The hellbender is the second largest salamander species in the world. The length is 12 inches to 29 inches, and it resembles an eel, with a broad, flattened head and body. The female is larger than the male. The coloration is gray to olive-brown on the upper sides and back, with variable amounts of spotting or dark mottling. A wrinkled, fleshy fold of skin is present along each side of the body (this wrinkled skin increases surface area for oxygen absorption). On the neck there is a single pair of circular gill openings. The rear half of the body is ridged. The eyes are beady and inconspicuous. The legs are tucked under the body.

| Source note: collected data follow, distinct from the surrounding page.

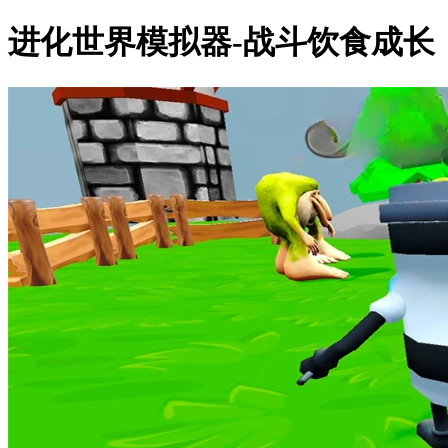
进化世界模拟器-战斗饮食成长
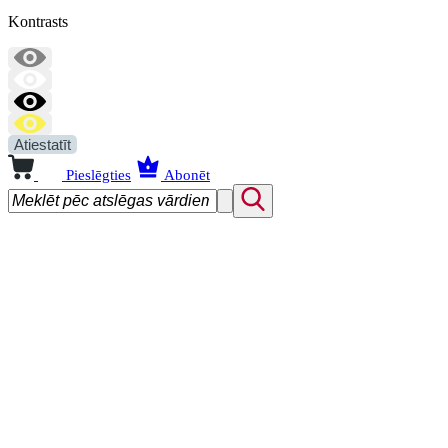
Kontrasts
Atiestatīt
Pieslēgties
Abonēt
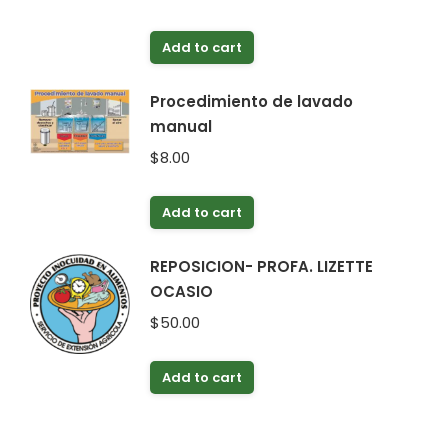
Add to cart
Procedimiento de lavado
manual
$
8.00
Add to cart
REPOSICION- PROFA. LIZETTE
OCASIO
$
50.00
Add to cart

Location: Aquatics Exhibits
The hellbenders range is southwest New York to northern Alabama and Georgia; Missouri east to the Susquehanna River in Pennsylvania.
Hellbenders inhabit clear, fast-flowing streams and rivers with rocky bottoms.
Conservation StatusNear Threatened
Primary ThreatsHuman Wildlife Coexistence, Climate Change
Incubation of eggs is 10 to 12 weeks.
Clutch: 200 to 500 eggs
This hellbender is totally aquatic. They are solitary but will sometimes congregate into small groups. They are voiceless and are active throughout the year. They are secretive and nocturnal, remaining under rocks during the day.
They can swim but prefer to walk on the river bottom.
In late August to early September, the female lays 200 to 500 eggs in long strings, in a saucer-shaped nest prepared by the male under large, flat rocks or submerged logs. The male releases clouds of sperm and, with body movements, spreads the sperm among the eggs to fertilize them. Egg cannibalism does exist, even though the male remains in the nest to guard the eggs until they hatch, in about 10 to 12 weeks. The larvae then take 3 years to reach adult Hellbender appearance (The first year they double in size and the second year they lose their external gills.). It takes 5 to 8 years before individuals reach sexual maturity.